What you will do ->
**1.** Sum up the Cadila Pharmaceuticals article below in two sentences.
**2.** Resume the Cadila Pharmaceuticals article below, picking up right after its final sentence.

Document segment ->
-- Opening Marker --

Indian pharmaceutical company

Cadila Pharmaceuticals is an Indian multinational pharmaceutical company based in Ahmedabad. The company's operations focus on manufacturing products ranging from active pharmaceutical intermediates, finished formulations, food supplements, biotechnology products and pharmaceutical machinery.

== History ==
In 1951 Indravadan A Modi had quit his job as a chemist in a Mumbai firm to start Cadila Laboratories with childhood friend Ramanbhai Patel. The company started in a rented bungalow with a capital of Rs 25,000 and achieved a turnover of around Rs 1.25 lakh in its first year of operation.

The Modi and Patel families decided to split the business in 1995, and two entities were formed: Cadila Pharmaceuticals Ltd (owned and controlled by Indravadan Modi and his son Rajiv Modi) and Cadila Healthcare (owned by Ramanbhai Patel and his son Pankaj Patel family).

-- Closing Marker --

Information supplied ->

-- Opening Marker --

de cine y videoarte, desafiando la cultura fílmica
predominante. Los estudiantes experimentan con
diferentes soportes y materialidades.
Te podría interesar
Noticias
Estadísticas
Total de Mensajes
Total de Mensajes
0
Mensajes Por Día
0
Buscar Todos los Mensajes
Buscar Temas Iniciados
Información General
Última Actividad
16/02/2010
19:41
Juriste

-- Closing Marker --
-- Opening Marker --

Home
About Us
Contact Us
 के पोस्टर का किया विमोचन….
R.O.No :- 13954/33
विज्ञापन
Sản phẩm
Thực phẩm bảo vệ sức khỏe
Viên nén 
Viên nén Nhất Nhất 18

-- Closing Marker --
-- Opening Marker --

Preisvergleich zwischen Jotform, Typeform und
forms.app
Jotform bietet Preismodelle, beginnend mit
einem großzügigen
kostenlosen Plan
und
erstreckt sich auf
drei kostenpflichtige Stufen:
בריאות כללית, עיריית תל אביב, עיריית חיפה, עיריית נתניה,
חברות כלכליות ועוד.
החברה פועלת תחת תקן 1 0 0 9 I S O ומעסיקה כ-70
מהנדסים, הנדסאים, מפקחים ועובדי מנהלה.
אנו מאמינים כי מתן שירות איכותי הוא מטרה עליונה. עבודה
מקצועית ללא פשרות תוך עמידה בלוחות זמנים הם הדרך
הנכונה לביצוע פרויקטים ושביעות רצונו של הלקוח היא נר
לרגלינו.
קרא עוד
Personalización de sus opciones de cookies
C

-- Closing Marker --

Answers in order ->
**1.** Cadila Pharmaceuticals is an Indian multinational pharmaceutical company based in Ahmedabad that makes products ranging from active pharmaceutical intermediates and finished formulations to food supplements, biotechnology products and pharmaceutical machinery. It began in 1951 as Cadila Laboratories, started by Indravadan A Modi and his childhood friend Ramanbhai Patel, and in 1995 the Modi and Patel families split the business into Cadila Pharmaceuticals Ltd and Cadila Healthcare.

**2.**
In 2019, Cadila Pharmaceuticals formed a partnership with Norwegian start-up, Serca Pharmaceuticals to develop new treatment for heart patients.

In November 2023, the company opened an active pharmaceutical ingredient (API) plant in Dahej, in Gujarat's Bharuch district. The facility was built with an investment of ₹200 crore, and is equipped with distributed control system (DCS) automation technology.

== Operations ==
Cadila Pharmaceuticals has its formulation manufacturing facilities at Dholka, Gujarat (India); Samba, Jammu (India) and at Addis Ababa (Ethiopia) and 2 API manufacturing facilities are located at Ankleshwar, Gujarat. The manufacturing facility at Dholka and the API unit at Ankleshwar in Gujarat are USFDA-certified; the overseas manufacturing facility at Ethiopia is the WHO - cGMP compliant facility.

== Controversies ==

=== Company ===
In 2014, a cautionary notice appeared on the US Food and Drug Administration (FDA) website, highlighting substantial manufacturing practice discrepancies discovered by inspectors in March at Cadila Pharmaceuticals' Ankleshwar facility in Gujarat. This incident marked one among several Indian pharmaceutical companies receiving regulatory warnings from the FDA, indicating increased scrutiny on generic drugmakers. A similar kind of notices were again issued in 2016 and 2019.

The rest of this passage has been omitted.